Christian friends I’d known but hadn’t seen for years were there and seemed excited by what Bonnke was doing. It was as if they were saying, “Finally, someone is doing something, and we’re glad to be involved.” And the simple gospel message was so powerful. It was as if everyone felt “This is right,” regardless of what the popular culture says.

To me, that’s healthy. If anything, Christians have grown complacent, even lazy, and compromise seems the order of the day. This is a wake-up call. I believe the Holy Spirit is beginning something new. Sure, things are tough in the culture and in the spiritual realm. Things we’ve tried—like legislation and insisting our values be upheld—have not worked. Now we must do the work of evangelism and win people one by one. In the process, if we reach enough people, our nation will be saved.

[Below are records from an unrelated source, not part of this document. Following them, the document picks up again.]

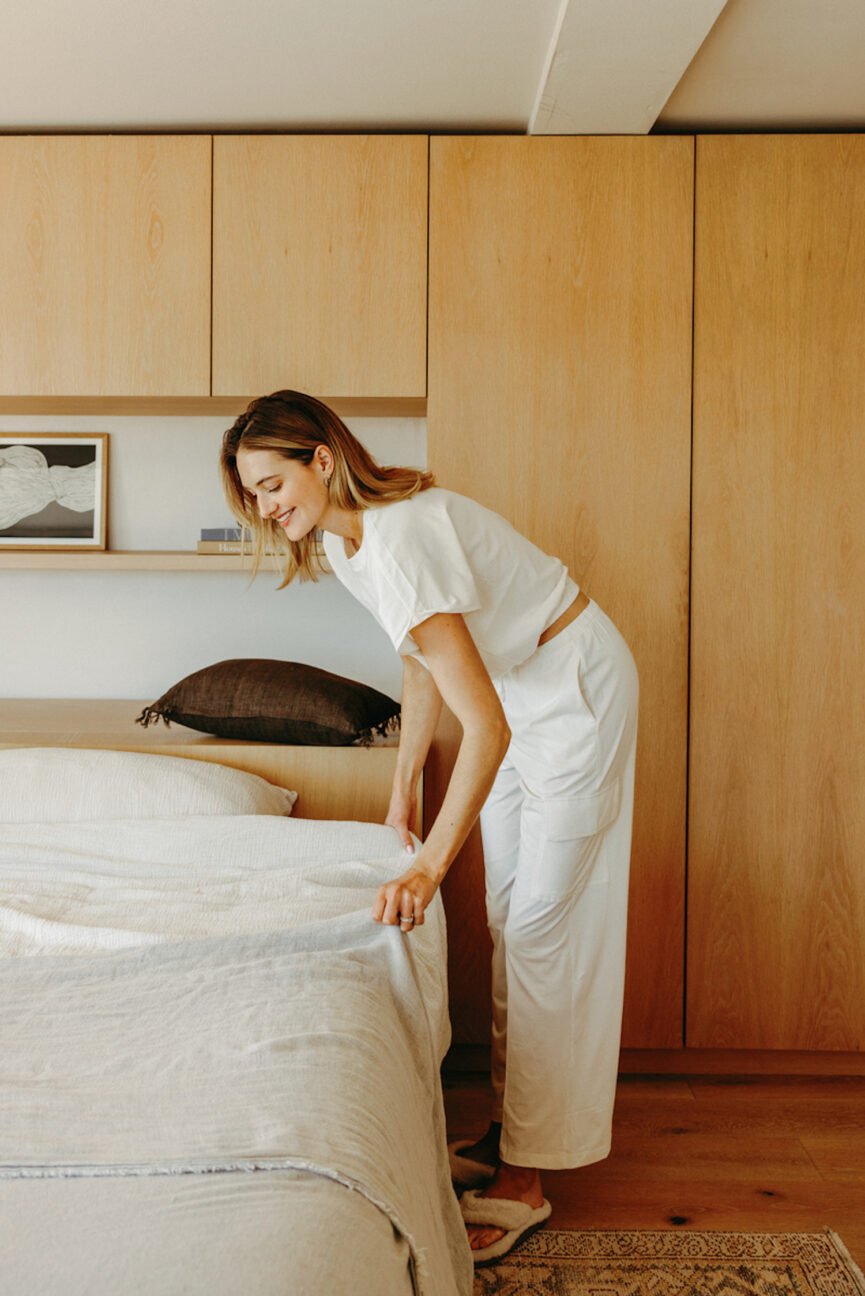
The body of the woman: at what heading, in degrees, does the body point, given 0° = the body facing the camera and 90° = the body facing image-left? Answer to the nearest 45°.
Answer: approximately 90°

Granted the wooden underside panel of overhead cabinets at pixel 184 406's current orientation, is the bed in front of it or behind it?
in front

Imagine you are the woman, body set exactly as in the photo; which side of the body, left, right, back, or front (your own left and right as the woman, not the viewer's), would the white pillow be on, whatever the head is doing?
front

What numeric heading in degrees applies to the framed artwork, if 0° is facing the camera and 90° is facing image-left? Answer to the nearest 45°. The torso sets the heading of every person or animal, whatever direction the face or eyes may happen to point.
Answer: approximately 0°

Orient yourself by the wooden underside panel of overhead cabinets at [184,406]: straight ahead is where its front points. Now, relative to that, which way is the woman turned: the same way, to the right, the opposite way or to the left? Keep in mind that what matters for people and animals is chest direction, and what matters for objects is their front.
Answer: to the right

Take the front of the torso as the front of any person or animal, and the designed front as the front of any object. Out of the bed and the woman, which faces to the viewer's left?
the woman
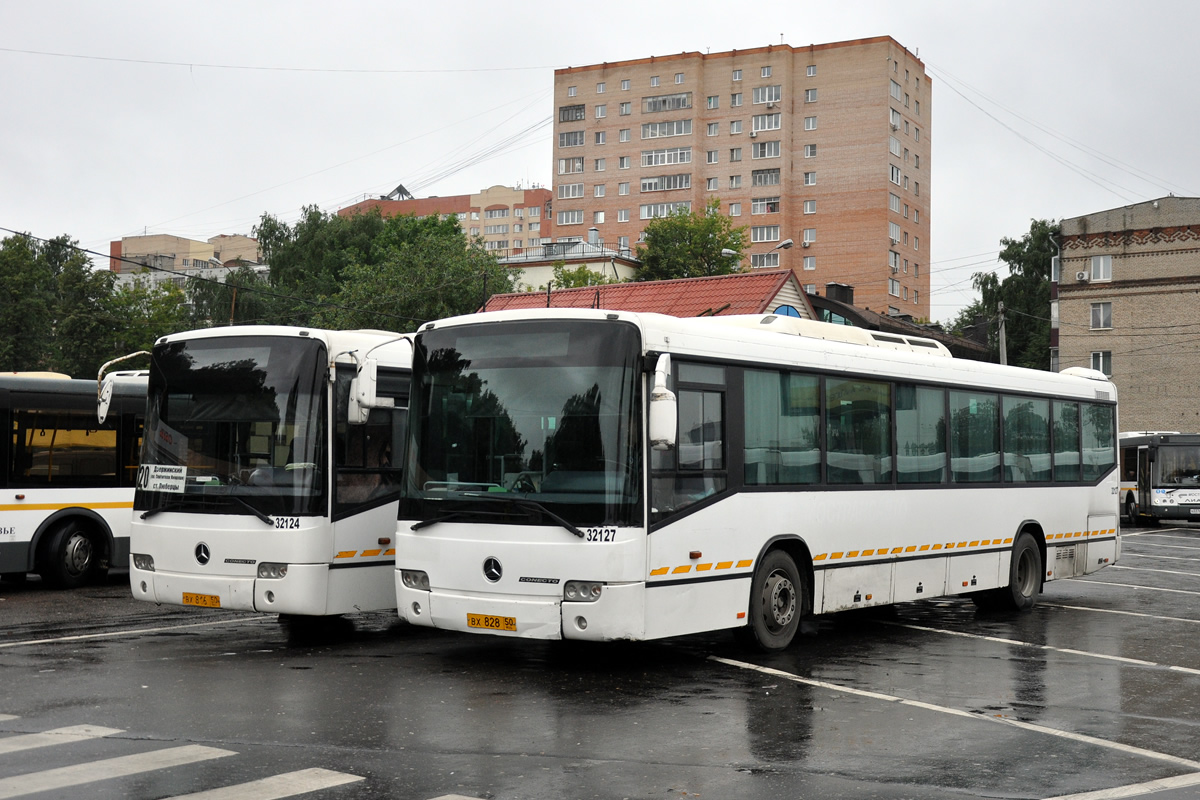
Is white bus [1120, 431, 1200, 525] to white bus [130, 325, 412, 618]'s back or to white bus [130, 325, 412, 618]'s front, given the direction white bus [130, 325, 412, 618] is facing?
to the back

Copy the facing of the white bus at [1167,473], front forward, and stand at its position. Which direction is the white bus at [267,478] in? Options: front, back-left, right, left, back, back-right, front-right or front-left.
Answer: front-right

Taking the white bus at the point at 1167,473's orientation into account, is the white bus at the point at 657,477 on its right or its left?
on its right

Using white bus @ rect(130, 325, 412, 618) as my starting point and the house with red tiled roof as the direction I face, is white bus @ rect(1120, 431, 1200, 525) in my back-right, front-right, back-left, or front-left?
front-right

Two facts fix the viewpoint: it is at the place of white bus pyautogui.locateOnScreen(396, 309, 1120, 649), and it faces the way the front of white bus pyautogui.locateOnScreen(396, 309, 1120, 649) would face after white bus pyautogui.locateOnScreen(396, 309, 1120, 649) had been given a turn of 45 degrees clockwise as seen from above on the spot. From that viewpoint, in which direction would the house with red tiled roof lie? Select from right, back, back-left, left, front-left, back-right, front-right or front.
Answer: right

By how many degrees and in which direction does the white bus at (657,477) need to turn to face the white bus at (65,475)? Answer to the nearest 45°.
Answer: approximately 90° to its right

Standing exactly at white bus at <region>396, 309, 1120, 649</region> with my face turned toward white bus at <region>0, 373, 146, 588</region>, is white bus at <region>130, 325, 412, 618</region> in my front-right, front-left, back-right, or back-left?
front-left

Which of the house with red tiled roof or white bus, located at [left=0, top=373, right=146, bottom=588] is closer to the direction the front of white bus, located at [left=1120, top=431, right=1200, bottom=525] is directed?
the white bus

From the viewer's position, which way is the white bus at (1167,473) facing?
facing the viewer and to the right of the viewer

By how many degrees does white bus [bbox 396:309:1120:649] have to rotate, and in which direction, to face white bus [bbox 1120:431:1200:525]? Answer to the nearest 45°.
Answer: approximately 180°

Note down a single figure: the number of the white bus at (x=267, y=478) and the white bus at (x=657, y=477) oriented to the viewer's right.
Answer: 0

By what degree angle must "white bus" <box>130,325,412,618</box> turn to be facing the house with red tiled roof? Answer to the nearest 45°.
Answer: approximately 180°

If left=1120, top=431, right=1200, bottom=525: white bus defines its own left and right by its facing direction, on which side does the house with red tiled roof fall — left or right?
on its right

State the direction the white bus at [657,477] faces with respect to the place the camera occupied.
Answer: facing the viewer and to the left of the viewer
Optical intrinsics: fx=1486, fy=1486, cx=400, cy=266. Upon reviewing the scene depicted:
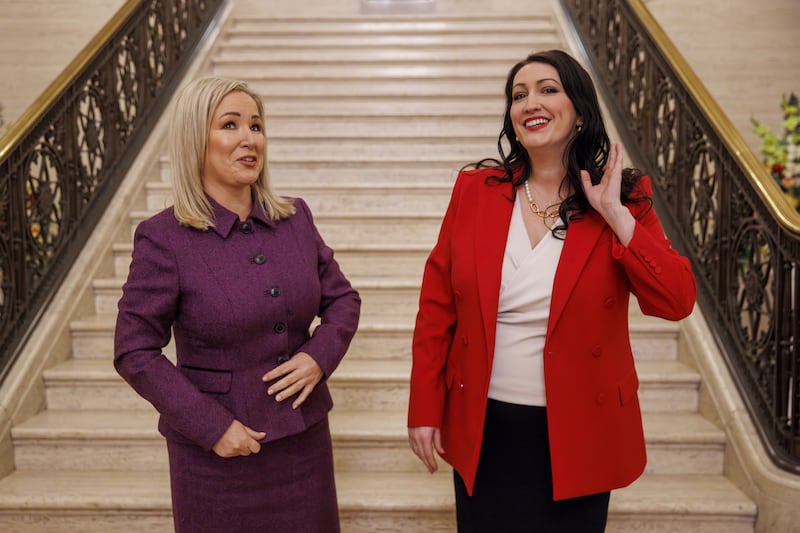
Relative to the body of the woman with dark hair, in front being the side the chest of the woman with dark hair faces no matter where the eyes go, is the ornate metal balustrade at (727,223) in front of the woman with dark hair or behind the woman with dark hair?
behind

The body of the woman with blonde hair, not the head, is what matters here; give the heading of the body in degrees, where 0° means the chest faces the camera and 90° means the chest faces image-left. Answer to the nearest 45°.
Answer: approximately 315°

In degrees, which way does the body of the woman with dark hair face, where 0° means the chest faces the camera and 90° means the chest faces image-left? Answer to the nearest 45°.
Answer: approximately 0°

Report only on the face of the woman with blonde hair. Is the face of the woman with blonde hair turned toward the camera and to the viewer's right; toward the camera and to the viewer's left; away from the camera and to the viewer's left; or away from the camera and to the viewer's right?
toward the camera and to the viewer's right
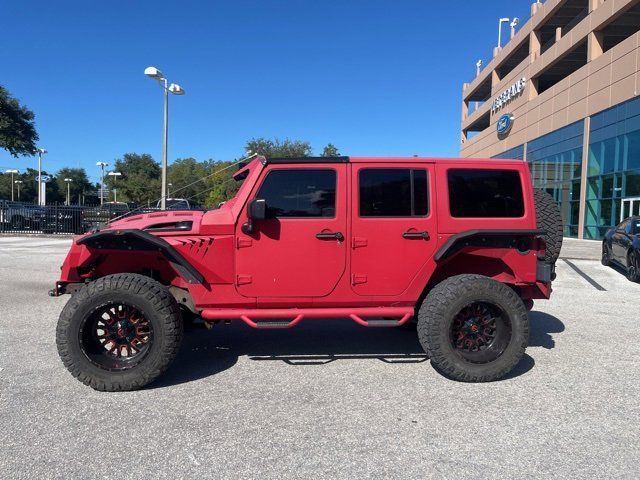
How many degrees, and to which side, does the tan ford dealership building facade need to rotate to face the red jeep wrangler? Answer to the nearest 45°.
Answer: approximately 45° to its left

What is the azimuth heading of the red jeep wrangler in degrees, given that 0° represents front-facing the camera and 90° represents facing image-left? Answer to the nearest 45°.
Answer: approximately 90°

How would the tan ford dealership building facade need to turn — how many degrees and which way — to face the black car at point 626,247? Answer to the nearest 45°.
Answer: approximately 45° to its left

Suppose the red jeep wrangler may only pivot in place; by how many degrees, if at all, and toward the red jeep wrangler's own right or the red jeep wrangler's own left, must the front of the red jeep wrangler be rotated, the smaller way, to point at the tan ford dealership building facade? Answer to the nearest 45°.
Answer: approximately 135° to the red jeep wrangler's own right

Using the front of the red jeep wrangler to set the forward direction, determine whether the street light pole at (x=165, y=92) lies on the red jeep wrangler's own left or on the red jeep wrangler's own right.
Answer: on the red jeep wrangler's own right

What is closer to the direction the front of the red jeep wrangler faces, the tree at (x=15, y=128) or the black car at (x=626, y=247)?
the tree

This is not the only difficult time in history for the church. Think of what things were like in the days of Martin Luther or John Wesley. Even in colonial America, the spiritual climate was so bad, it sparked the Great Awakening. The era after World War I leading up to World War II had huge setbacks for the church. (Remember the Scopes Monkey trial and the repeal of prohibition?)

That’s not all. It was a day when despots killed millions. Can you imagine what life would be like for the church—and all of mankind—had Hitler won World War II? Yet all that led to the rebirth of Israel and the great revivals that gave us leaders like Billy Graham and Oral Roberts.

The 1960s were difficult times in our nation, yet the Charismatic Renewal began in the Roman Catholic Church, and the Jesus Movement swept millions of wayward youth into the kingdom. Many of today’s leaders came to Christ in the Jesus Movement. (I speak from experience. Even though I was raised in the church, I was wayward and came back to Christ during those days.)

The Good News crusade encouraged me because it was the greatest evangelistic outreach we’ve had in Orlando since Billy Graham held a crusade in the 1980s. The meetings were anointed, organized and high-tech in terms of presentation. Yet there was a humility on the part of the leaders that was refreshing. I’m not sure what I expected, but the meetings exceeded my expectations.

Now I urge you to get involved in My Hope With Billy Graham. I’m involving my staff, and we will give it strong coverage. But I’m also getting involved personally by inviting my neighbors into my own home. Some are neighbors I’ve never met. But now I have a reason to reach out. I know many will do what I’m doing.

When I posted video clips of the Good News crusade on Facebook, I got some cynicism from those who said they’d seen attempts to reach the nation before or felt that Bonnke was only preaching to the choir. Sure, he had nearly 300 churches involved and 1,000 volunteers.

But by seeing the hundreds streaming to the altars, there were many who turned over their lives to Christ. And there were those who, like me, wanted and prayed for something like this to take place. It was an encouragement. I felt that something shifted in the Spirit.

Only time will tell, but could this be the fuse that was lit to bring to America the revival we pray will come?